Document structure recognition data
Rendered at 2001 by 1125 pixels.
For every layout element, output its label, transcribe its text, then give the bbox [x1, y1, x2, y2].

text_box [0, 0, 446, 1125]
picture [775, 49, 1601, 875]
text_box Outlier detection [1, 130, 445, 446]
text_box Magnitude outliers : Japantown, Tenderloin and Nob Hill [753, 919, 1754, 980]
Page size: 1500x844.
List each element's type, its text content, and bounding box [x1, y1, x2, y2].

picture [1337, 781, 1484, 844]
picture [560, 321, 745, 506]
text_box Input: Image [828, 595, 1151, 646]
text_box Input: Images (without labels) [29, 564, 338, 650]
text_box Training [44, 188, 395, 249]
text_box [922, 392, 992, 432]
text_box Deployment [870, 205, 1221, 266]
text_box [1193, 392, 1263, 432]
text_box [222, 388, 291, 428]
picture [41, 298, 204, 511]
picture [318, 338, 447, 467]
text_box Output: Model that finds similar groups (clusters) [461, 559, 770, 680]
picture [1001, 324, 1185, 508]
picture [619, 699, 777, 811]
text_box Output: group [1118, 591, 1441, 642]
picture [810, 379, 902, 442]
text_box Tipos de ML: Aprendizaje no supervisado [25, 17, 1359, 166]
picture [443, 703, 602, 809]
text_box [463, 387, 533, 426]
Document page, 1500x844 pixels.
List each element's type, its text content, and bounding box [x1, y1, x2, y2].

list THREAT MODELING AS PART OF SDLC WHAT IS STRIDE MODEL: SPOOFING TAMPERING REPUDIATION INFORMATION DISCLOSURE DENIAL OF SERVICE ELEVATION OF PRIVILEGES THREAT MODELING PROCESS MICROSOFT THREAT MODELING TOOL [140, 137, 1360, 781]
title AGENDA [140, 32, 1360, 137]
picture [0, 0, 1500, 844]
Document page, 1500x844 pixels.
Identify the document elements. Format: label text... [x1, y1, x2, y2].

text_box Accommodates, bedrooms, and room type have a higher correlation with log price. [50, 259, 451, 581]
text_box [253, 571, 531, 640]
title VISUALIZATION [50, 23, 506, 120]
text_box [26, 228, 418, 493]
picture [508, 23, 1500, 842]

> [WORK ITEM]: The records must be reproduced in full. Nothing should differ.

> [OUTPUT BELOW]:
Rendered at 2001 by 1125 pixels.
For every layout element, output its label, transcribe its text, then give the bbox [x1, y1, x2, y2].

text_box [0, 0, 446, 1125]
picture [775, 49, 1601, 875]
text_box Outlier detection [1, 130, 445, 446]
text_box Magnitude outliers : Japantown, Tenderloin and Nob Hill [753, 919, 1754, 980]
Page size: 1500x844.
List each element's type, its text content, and bounding box [x1, y1, x2, y2].

picture [1337, 781, 1484, 844]
picture [560, 321, 745, 506]
text_box Input: Image [828, 595, 1151, 646]
text_box Input: Images (without labels) [29, 564, 338, 650]
text_box Training [44, 188, 395, 249]
text_box [922, 392, 992, 432]
text_box Deployment [870, 205, 1221, 266]
text_box [1193, 392, 1263, 432]
text_box [222, 388, 291, 428]
picture [41, 298, 204, 511]
picture [318, 338, 447, 467]
text_box Output: Model that finds similar groups (clusters) [461, 559, 770, 680]
picture [1001, 324, 1185, 508]
picture [619, 699, 777, 811]
text_box Output: group [1118, 591, 1441, 642]
picture [810, 379, 902, 442]
text_box Tipos de ML: Aprendizaje no supervisado [25, 17, 1359, 166]
picture [443, 703, 602, 809]
text_box [463, 387, 533, 426]
Document page, 1500x844 pixels.
List each element's type, its text content, and bounding box [x1, y1, x2, y2].

list THREAT MODELING AS PART OF SDLC WHAT IS STRIDE MODEL: SPOOFING TAMPERING REPUDIATION INFORMATION DISCLOSURE DENIAL OF SERVICE ELEVATION OF PRIVILEGES THREAT MODELING PROCESS MICROSOFT THREAT MODELING TOOL [140, 137, 1360, 781]
title AGENDA [140, 32, 1360, 137]
picture [0, 0, 1500, 844]
Document page, 1500x844 pixels.
Identify the document elements. Format: label text... [x1, y1, x2, y2].

text_box Accommodates, bedrooms, and room type have a higher correlation with log price. [50, 259, 451, 581]
text_box [253, 571, 531, 640]
title VISUALIZATION [50, 23, 506, 120]
text_box [26, 228, 418, 493]
picture [508, 23, 1500, 842]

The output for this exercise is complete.